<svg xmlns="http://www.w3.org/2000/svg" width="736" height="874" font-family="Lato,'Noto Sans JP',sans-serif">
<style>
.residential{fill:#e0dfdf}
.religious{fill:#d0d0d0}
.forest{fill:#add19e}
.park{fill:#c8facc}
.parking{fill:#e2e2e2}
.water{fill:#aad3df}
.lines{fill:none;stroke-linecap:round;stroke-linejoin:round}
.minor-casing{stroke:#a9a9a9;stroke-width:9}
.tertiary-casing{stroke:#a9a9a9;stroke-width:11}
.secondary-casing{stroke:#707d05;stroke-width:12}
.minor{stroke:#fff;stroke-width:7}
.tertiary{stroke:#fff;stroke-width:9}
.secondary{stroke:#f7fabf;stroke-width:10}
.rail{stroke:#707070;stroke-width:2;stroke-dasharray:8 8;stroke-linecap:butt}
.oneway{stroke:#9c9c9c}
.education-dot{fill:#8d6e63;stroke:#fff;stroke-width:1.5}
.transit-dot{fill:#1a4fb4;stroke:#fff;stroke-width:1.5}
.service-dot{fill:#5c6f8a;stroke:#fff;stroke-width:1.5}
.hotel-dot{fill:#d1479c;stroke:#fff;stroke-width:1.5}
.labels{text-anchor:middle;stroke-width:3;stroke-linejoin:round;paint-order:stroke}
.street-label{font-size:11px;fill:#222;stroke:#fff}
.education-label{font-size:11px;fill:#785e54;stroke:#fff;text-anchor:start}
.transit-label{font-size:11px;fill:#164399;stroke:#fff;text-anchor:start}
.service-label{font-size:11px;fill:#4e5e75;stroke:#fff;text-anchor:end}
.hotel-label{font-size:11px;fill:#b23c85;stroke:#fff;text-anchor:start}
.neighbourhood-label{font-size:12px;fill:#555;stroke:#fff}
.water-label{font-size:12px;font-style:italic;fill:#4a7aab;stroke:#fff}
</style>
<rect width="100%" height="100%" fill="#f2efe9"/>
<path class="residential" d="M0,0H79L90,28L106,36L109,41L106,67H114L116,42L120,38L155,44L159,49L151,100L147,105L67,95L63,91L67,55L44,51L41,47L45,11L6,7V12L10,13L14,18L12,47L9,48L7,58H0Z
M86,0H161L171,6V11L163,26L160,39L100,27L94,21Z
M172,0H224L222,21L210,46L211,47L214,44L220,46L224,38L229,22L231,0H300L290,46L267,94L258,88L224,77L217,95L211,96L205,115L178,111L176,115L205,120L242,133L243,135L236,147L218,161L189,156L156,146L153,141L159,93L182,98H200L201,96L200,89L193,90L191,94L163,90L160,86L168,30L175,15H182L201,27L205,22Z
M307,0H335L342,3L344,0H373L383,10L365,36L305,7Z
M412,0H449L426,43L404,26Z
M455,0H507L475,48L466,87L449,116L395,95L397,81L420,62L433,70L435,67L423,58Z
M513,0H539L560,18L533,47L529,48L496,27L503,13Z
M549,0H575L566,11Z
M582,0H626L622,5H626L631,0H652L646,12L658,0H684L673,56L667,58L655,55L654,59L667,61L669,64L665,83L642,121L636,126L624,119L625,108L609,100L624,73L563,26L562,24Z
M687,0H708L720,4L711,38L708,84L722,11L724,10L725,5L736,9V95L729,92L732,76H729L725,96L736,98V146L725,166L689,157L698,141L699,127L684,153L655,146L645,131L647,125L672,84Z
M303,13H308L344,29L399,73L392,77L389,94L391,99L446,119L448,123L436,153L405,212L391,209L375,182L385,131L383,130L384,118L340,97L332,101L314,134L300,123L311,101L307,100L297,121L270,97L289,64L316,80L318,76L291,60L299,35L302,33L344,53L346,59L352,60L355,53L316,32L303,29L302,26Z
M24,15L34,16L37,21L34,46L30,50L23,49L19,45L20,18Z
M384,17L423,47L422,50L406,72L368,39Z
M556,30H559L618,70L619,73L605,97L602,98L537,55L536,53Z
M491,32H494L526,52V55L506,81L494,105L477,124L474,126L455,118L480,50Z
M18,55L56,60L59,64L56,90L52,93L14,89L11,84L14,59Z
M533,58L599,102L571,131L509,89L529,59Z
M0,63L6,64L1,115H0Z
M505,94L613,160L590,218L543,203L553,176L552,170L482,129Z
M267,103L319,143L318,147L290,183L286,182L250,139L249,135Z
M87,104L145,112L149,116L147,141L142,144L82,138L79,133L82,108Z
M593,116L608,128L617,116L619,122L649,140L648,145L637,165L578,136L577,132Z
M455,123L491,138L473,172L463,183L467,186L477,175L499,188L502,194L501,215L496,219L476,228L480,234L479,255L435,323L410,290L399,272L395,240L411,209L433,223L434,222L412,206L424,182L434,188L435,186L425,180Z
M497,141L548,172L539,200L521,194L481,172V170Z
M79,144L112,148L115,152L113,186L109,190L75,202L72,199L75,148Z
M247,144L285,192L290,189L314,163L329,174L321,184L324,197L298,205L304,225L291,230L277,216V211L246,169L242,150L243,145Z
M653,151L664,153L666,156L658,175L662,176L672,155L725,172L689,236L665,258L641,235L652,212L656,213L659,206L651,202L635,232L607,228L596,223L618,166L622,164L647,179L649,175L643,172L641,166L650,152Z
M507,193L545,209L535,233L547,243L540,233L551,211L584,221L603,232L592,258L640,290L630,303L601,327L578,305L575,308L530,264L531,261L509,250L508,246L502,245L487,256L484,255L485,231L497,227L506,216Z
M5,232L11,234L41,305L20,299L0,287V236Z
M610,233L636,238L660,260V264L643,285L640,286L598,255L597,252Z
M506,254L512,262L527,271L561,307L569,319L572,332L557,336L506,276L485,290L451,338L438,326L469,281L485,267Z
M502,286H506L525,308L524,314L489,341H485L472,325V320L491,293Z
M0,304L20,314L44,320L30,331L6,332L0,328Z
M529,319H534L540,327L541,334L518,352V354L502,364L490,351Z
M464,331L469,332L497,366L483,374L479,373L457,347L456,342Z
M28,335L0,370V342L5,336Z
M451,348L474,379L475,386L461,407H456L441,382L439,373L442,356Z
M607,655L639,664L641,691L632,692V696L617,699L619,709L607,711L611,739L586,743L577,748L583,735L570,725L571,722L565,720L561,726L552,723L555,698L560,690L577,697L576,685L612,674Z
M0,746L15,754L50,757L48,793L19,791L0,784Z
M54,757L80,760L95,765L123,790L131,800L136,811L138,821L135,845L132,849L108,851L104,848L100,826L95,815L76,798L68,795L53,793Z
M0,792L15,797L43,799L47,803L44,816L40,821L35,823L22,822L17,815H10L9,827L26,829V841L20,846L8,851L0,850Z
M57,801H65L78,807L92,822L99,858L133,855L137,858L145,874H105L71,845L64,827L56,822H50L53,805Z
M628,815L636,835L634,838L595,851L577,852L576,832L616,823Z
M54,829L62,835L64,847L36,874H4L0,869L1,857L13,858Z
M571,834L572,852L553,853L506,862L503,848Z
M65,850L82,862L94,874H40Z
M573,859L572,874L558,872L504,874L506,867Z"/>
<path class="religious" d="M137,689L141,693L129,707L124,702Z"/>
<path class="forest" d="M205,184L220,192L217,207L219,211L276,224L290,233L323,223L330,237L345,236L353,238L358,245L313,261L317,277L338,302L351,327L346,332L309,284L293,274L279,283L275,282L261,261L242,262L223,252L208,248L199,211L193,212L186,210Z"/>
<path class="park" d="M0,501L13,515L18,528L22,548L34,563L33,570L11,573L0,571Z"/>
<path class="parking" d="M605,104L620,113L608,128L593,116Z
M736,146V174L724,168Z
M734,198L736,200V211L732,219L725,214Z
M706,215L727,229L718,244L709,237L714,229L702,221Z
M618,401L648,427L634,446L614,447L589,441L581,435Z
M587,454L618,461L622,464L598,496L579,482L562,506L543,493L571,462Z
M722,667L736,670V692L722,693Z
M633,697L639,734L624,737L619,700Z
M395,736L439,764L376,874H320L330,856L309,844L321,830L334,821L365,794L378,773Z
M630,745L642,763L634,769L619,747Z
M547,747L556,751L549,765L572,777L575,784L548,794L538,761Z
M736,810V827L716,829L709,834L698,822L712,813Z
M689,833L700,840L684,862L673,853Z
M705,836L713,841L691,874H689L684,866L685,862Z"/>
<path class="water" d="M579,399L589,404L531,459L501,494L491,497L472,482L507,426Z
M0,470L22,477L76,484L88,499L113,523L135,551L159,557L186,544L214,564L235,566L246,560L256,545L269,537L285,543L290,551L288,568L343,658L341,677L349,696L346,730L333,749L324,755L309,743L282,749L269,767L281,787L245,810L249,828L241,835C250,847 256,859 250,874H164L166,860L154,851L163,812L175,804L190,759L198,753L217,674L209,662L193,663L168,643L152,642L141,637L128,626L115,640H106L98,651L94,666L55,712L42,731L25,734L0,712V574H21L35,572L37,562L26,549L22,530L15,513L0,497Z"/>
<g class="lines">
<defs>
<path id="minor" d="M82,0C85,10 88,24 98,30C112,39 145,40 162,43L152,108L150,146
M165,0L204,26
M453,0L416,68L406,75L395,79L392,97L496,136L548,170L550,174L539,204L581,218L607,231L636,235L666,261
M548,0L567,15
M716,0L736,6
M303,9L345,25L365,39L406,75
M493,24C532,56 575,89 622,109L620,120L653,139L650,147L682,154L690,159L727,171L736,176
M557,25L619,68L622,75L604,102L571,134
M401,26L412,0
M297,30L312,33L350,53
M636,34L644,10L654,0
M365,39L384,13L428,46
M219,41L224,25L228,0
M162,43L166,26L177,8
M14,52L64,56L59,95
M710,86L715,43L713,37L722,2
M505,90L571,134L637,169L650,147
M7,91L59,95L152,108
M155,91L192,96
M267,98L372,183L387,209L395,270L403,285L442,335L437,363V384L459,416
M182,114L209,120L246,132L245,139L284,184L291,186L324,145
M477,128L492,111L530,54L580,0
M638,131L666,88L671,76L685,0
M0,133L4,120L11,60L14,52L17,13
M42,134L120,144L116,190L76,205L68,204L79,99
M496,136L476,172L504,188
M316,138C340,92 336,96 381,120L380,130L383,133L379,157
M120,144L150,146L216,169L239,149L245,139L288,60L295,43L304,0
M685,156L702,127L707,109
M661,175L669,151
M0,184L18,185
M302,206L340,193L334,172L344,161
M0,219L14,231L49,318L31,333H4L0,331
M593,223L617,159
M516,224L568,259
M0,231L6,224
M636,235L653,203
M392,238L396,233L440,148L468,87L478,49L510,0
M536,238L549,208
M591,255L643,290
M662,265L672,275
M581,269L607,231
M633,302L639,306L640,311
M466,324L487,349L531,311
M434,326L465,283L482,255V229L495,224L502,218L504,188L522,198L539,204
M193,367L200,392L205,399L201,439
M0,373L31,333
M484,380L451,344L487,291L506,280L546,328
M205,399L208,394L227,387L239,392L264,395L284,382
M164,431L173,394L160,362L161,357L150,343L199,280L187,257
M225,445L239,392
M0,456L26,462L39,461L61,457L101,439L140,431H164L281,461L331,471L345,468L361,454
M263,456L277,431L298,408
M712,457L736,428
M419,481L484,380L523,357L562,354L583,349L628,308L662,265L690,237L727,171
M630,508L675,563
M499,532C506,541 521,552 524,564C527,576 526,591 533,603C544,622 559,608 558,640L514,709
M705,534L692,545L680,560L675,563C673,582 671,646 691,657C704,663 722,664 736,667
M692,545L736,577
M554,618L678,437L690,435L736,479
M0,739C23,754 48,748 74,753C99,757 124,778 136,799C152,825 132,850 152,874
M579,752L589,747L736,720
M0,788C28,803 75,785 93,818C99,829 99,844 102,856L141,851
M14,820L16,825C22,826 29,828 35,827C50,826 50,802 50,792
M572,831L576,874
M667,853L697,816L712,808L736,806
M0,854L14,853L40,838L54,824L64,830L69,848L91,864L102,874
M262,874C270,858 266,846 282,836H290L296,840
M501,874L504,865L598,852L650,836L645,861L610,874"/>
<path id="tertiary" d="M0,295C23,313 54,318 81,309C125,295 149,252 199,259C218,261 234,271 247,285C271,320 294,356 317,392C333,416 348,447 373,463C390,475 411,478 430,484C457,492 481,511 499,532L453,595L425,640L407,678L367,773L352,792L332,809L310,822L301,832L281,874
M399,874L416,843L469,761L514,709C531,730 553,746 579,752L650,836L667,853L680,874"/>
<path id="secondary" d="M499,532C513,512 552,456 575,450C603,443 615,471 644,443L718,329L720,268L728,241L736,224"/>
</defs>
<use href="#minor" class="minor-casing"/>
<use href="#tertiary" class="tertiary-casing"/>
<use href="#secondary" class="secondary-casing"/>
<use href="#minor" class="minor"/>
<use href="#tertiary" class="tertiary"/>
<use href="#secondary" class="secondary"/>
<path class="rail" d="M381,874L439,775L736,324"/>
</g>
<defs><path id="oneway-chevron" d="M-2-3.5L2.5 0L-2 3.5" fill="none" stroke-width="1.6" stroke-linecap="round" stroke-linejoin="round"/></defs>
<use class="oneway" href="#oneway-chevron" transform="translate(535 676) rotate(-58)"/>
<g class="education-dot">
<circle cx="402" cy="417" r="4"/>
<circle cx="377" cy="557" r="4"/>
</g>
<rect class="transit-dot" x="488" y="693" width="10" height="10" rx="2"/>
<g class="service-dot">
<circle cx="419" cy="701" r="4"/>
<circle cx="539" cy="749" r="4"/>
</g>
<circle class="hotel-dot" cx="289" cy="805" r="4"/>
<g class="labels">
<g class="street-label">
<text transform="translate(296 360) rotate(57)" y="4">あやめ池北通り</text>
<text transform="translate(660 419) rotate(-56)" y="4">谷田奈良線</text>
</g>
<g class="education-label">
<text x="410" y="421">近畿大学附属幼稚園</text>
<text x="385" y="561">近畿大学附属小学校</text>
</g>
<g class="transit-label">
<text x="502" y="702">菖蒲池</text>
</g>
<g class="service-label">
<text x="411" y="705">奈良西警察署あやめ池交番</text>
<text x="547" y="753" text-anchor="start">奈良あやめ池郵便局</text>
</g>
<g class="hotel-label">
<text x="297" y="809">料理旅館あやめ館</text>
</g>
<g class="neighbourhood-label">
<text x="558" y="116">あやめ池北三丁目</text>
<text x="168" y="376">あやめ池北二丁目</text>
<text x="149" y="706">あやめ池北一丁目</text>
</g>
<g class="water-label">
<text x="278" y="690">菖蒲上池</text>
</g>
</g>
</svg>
# # # # #
#### To do:
Nothing but a number is wanted: how many lines in the records above include "casing".

#### Written response:
6